## INPUT RECORDS
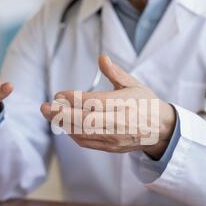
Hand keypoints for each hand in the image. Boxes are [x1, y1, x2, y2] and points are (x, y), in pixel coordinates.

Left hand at [41, 55, 176, 159]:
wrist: (161, 130)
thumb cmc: (145, 103)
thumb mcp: (134, 84)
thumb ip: (115, 73)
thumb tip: (101, 58)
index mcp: (126, 104)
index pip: (94, 102)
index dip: (74, 99)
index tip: (59, 94)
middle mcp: (119, 122)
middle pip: (84, 120)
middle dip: (61, 114)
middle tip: (44, 107)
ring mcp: (115, 137)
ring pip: (83, 133)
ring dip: (63, 124)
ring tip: (50, 114)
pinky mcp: (111, 147)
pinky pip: (87, 142)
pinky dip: (72, 134)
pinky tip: (64, 125)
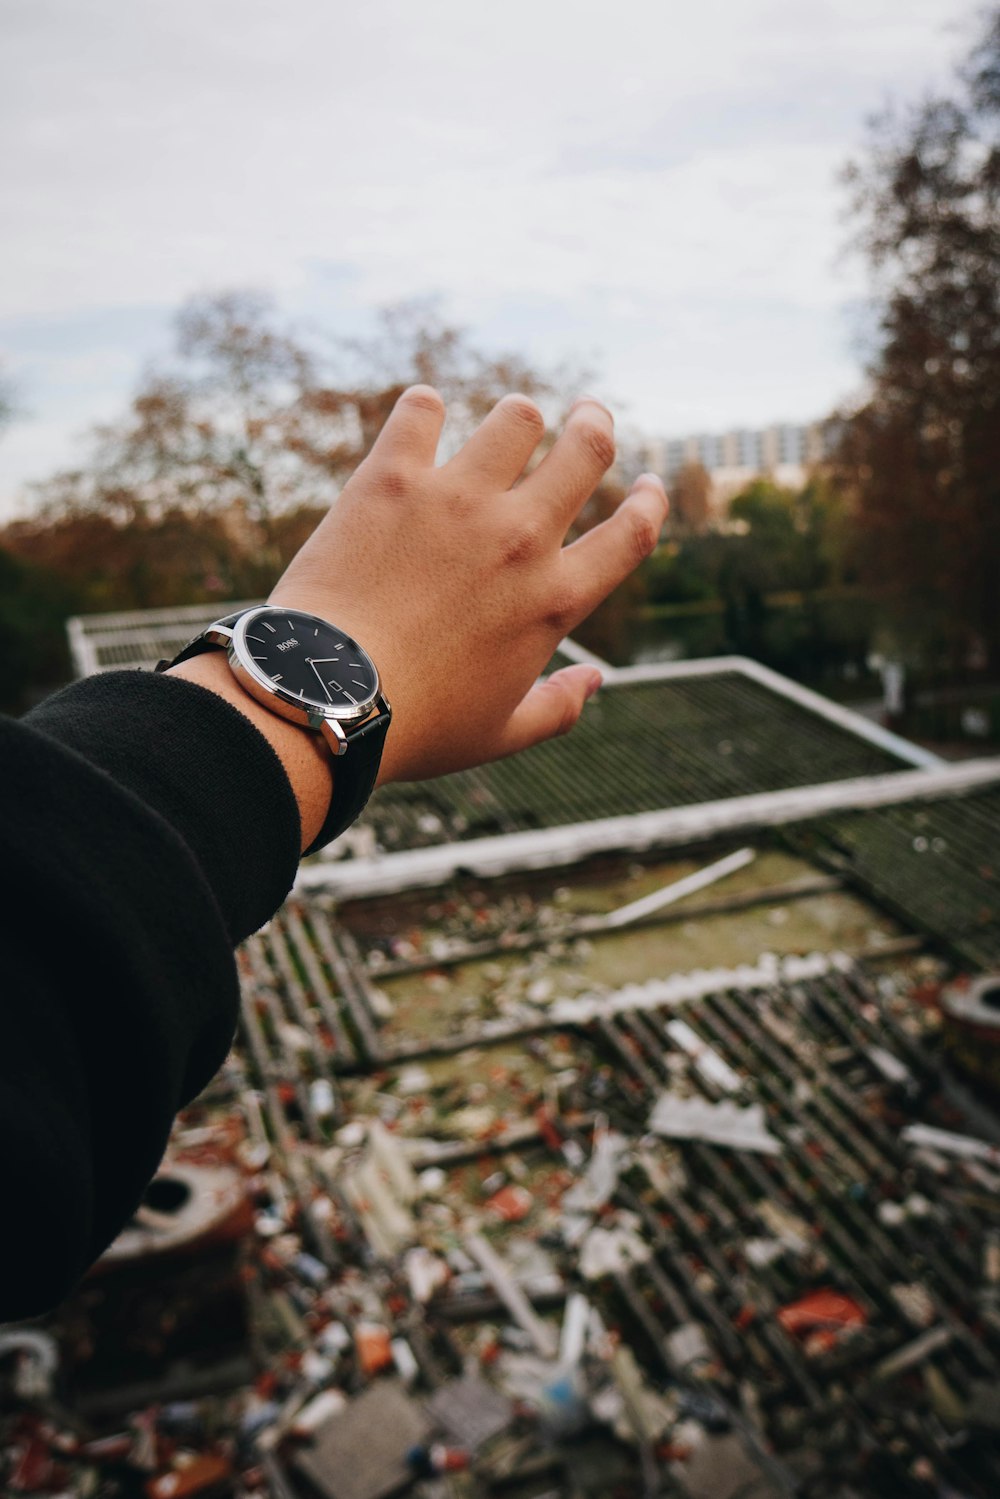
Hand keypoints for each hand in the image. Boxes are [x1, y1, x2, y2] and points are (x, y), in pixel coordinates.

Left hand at [270, 386, 667, 784]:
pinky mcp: (393, 478)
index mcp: (554, 599)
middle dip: (597, 425)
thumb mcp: (501, 734)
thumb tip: (596, 680)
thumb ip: (558, 708)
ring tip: (512, 420)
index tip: (649, 485)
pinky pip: (421, 411)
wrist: (327, 696)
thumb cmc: (416, 727)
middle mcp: (520, 538)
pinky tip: (424, 415)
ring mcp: (458, 500)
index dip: (651, 502)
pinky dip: (425, 408)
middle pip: (588, 450)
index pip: (633, 532)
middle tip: (591, 415)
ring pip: (516, 418)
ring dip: (520, 416)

## TO DO
The answer should be a single number: how many lines in the entries contain "index".

## TASK SOLUTION
8